Document extract:
★ ★ ★ ★ ★

At first, it may look like a small technical problem. But for a business website, online store, service page, or blog, a 404 error can mean much more: a lost Google visitor, a broken internal link, an incorrect redirect after a redesign, or a page that used to generate inquiries but now simply disappears.
The key thing to understand is this: a 404 error is not always harmful for SEO. If a page was intentionally removed and no longer has a useful replacement, a 404 response can be completely normal. The problem begins when users and Google expect to find a useful page, but the website leads them to a dead end.
What a 404 error means in simple words
A 404 error means that a browser requested a specific URL, but the server could not find a page at that address.
For example, a page used to exist here:
/en/blog/business-website-development
Later, the URL was changed, the article was deleted, or the website structure was updated. A user opens the old link, and the server replies: this page does not exist. As a result, the user sees a 404 page.
For the visitor, the situation is simple: “the website does not work” or “the page is gone.” They do not think about server responses, status codes, routing, redirects, or indexing. They simply do not get the information they expected.
For SEO, the situation is more complex. Google needs to understand what happened to that page:
- was it removed forever;
- was it moved to another URL;
- was it deleted by mistake;
- does it exist but open incorrectly;
- does the website return the wrong status code?
This is why a 404 can either be a normal technical response or a serious SEO problem.
Why pages disappear
404 errors rarely appear without a reason. In most cases, something happened to the website structure: a URL changed, a product was removed, a blog was migrated, a CMS was updated, or a page was deleted without a redirect.
The page URL was changed
This is one of the most common reasons.
For example, the old page was:
/en/blog/website-for-beauty-salon
Then it became:
/en/blog/beauty-salon-website-cost
If the old URL does not redirect to the new one, users who click the old link will land on a 404 page. The same applies to service pages, product pages, categories, case studies, blog articles, and landing pages.

★ ★ ★ ★ ★

Data shown:

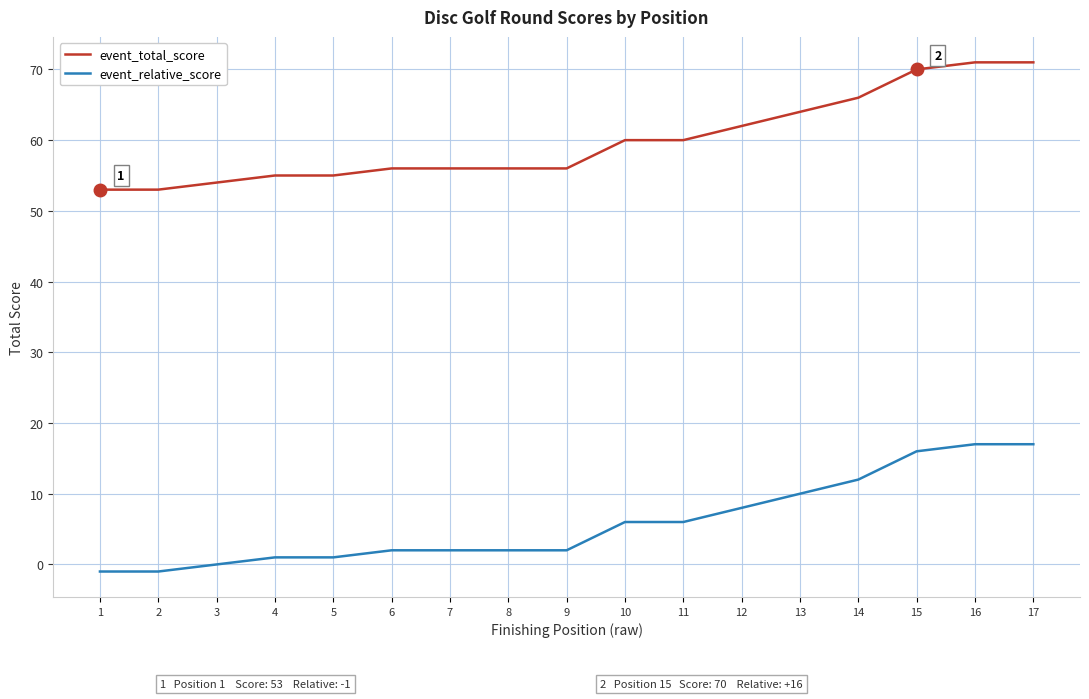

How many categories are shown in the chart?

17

★ ★ ★ ★ ★

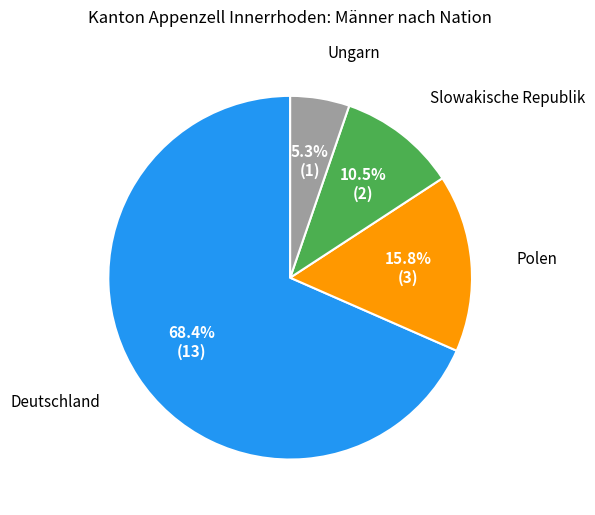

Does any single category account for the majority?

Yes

★ ★ ★ ★ ★

Tasks to carry out:
• A. Reproduce the 404-error article starting at "For SEO, the" and ending at "most common reasons.", replacing "website structure" with "site architecture".
• B. Write the next part of the article on 404 errors, continuing after its final sentence.
The data above stand apart from the article on 404 errors.

Answers to the tasks:
• A.
For SEO, the situation is more complex. Google needs to understand what happened to that page:
- was it removed forever;
- was it moved to another URL;
- was it deleted by mistake;
- does it exist but open incorrectly;
- does the website return the wrong status code?
This is why a 404 can either be a normal technical response or a serious SEO problem.
Why pages disappear
404 errors rarely appear without a reason. In most cases, something happened to the site architecture: a URL changed, a product was removed, a blog was migrated, a CMS was updated, or a page was deleted without a redirect.
The page URL was changed
This is one of the most common reasons.

• B.
This is especially risky after a redesign or website migration. Visually, the new website may look better, but if the URL structure was changed without a redirect map, Google may lose access to pages it had already indexed.
The page was deleted without a replacement
Sometimes a page is no longer needed. Maybe an old promotion has ended, a product was discontinued, a service is no longer offered, or an outdated article was removed.
In this case, a 404 can be normal. But there is an important nuance: if that page had organic traffic, backlinks, internal links, or commercial value, deleting it without analysis may not be the best decision.
Before removing a page, it is worth checking:
- whether it received Google traffic;
- whether other websites linked to it;
- whether it ranked for useful search queries;
- whether it could be updated instead of deleted;
- whether there is a relevant page to redirect users to.
If the page had no value, a 404 or 410 may be fine. If it brought traffic, it is better to consider updating it or redirecting it properly.
There is a broken internal link
Sometimes the page itself exists, but the website links to the wrong address. This can happen in the menu, footer, blog text, product card, CTA button, banner, or related articles block.
For the user, it makes no difference. They clicked something on your website and landed nowhere. That creates a bad experience, especially if the broken link leads from a commercial page, checkout flow, lead form, service section, or product catalog.
These errors often appear after manual content editing, changing slugs, updating categories, moving pages, or modifying templates.
A product or category disappeared from an online store
For e-commerce websites, 404 errors are a separate issue. A product may disappear because of an import error, stock synchronization, database update, category restructuring, or incorrect product feed logic.
Not every unavailable product should be deleted. If a product is temporarily out of stock, it is often better to keep the page live and show availability status, similar products, alternatives, or a notification form. If the product will never return, you need to decide whether to keep the page, redirect it to an alternative, or return a 404/410.
The worst option is to mass-delete products that already have impressions, clicks, backlinks, or internal links. This can create hundreds or thousands of 404 pages at once and weaken the structure of the website.
Problems appeared after a website update
404 errors often appear after technical changes: redesign, CMS migration, changing the catalog structure, adding language versions, moving from HTTP to HTTPS, or switching platforms.
For example, the old blog URL was:
/blog/article-name
After the update, the new structure became:
/en/blog/article-name
If the old address does not redirect to the new one, the old URL may still remain in Google, social media, messengers, email newsletters, and external websites. Users click it and land on a 404 page.
That is why after technical changes, it is not enough to check only the design. You also need to check URLs, status codes, redirects, sitemap, canonical tags, hreflang, and internal linking. If the website already receives traffic, proper website technical support helps prevent small technical issues from turning into long-term SEO losses.
Does a 404 error hurt SEO?
The short answer: not every 404 error hurts SEO, but many incorrect 404 errors can create real problems.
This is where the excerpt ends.